Fashion designer Roy Halston Frowick cut a swathe through 70s America, clothing the rich and famous of the time such as Liza Minnelli and Bianca Jagger.  “His dresses danced on you,” trills Minnelli.  He designed his dresses to compliment the women who would wear them rather than drape one size over a homogonous conveyer belt of anglepoise models.  Like a Brazilian footballer or numerous popular singers, he became known by a punchy mononymic; Halston.

Frédéric Tcheng is no stranger to the fashion documentary, having worked on Valentino: The Last Emperor and Dior and I.  In Halston, he presents a well-researched, if largely uncritical portrait of his subject.  However, he makes the baffling decision to frame the story as a detective noir mystery, in which a reporter (Tari Gevinson) pieces together Halston’s life and career.  This occasionally provides some choice imagery – a glittery jumpsuit laid out like the chalk outline of a body is a bold visual metaphor that aims well beyond the talking-head format of a standard doc – but is often seemingly forgotten for long periods and then reprised half-heartedly.  It’s also not as if any of the contributors, Minnelli and filmmaker Joel Schumacher among them, were reticent in sharing their memories of their friend.

Halston’s story is plenty interesting on its own terms, at least to begin with.  For those with an at best fleeting interest in fashion, it’s an accessible introduction to a superficial and rarefied world, populated by colourful characters like Truman Capote and Andy Warhol.  These familiar names ease the viewer into the universe inhabited by Halston universe, and his rise from milliner at Bergdorf Goodman’s to the Mount Olympian skyscraper he called an office during his imperious heyday.

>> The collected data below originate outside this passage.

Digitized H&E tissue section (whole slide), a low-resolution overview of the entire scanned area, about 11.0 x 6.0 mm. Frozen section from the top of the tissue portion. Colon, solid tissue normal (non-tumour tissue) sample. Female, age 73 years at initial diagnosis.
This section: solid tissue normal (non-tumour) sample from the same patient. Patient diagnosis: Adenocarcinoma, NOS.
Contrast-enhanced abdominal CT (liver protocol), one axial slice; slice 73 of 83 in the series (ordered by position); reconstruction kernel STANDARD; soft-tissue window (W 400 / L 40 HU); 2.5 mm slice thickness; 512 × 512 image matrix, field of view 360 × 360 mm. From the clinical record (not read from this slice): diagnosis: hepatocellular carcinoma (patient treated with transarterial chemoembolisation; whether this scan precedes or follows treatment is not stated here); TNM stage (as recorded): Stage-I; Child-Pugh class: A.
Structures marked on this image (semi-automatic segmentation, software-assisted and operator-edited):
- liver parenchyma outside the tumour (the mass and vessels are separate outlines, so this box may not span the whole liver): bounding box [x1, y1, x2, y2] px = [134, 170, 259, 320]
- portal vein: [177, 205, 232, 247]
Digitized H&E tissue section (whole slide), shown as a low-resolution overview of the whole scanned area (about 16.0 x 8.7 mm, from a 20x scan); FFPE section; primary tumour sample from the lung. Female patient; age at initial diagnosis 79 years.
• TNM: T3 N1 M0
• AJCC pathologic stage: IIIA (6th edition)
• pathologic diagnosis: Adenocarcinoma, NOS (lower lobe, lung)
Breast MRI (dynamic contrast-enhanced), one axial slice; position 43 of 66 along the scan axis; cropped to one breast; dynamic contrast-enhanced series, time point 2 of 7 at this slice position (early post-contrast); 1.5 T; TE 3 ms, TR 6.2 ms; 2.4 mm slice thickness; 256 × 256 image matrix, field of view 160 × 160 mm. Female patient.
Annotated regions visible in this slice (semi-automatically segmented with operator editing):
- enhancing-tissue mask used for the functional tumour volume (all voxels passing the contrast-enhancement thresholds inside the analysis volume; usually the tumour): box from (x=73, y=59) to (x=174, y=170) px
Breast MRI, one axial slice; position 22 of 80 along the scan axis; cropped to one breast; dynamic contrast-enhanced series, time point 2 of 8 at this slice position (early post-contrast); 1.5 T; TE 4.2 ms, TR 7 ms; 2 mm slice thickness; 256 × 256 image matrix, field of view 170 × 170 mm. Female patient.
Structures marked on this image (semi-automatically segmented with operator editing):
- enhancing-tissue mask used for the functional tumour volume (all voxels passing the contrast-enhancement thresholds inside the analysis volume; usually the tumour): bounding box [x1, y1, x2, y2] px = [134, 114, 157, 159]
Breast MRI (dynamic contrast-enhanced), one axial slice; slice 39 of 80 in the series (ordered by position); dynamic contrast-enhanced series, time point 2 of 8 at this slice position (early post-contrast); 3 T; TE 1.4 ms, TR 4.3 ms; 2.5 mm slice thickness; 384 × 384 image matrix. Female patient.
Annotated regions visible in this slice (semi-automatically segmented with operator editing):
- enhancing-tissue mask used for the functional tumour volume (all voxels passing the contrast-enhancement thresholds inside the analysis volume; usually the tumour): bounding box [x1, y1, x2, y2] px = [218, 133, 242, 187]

For all the added glitter it becomes apparent that this rise-and-fall story is a little more off-the-peg than its subject would care for.  It becomes a blizzard of cocaine, tantrums, bad decisions and Faustian bargain.  These incidents were documented extensively during Halston’s life, and most of his associates are alive today, which again detracts from the framing noir device that Tcheng employs.

For all the volume of material Tcheng had to draw from, not much comes across about Halston as a person besides his workaholic tendencies and his epicurean appetites fed by his regular attendance at the infamous Studio 54.  Much of the archive footage again deals solely with his craft, and it’s a tragedy that the subject of such recent history is absent in person.  Sadly, his fate was one distressingly familiar for a gay man of that period and he died in 1990.

Perhaps this nebulous figure that refuses to peek out from behind his garments is the reason for the mystery angle Tcheng aims for, but it leaves the end result feeling both clunky in its approach and unsatisfying in its resolution.  It’s a rich snapshot of the times, but an incomplete portrait of the man known simply and monumentally as Halston.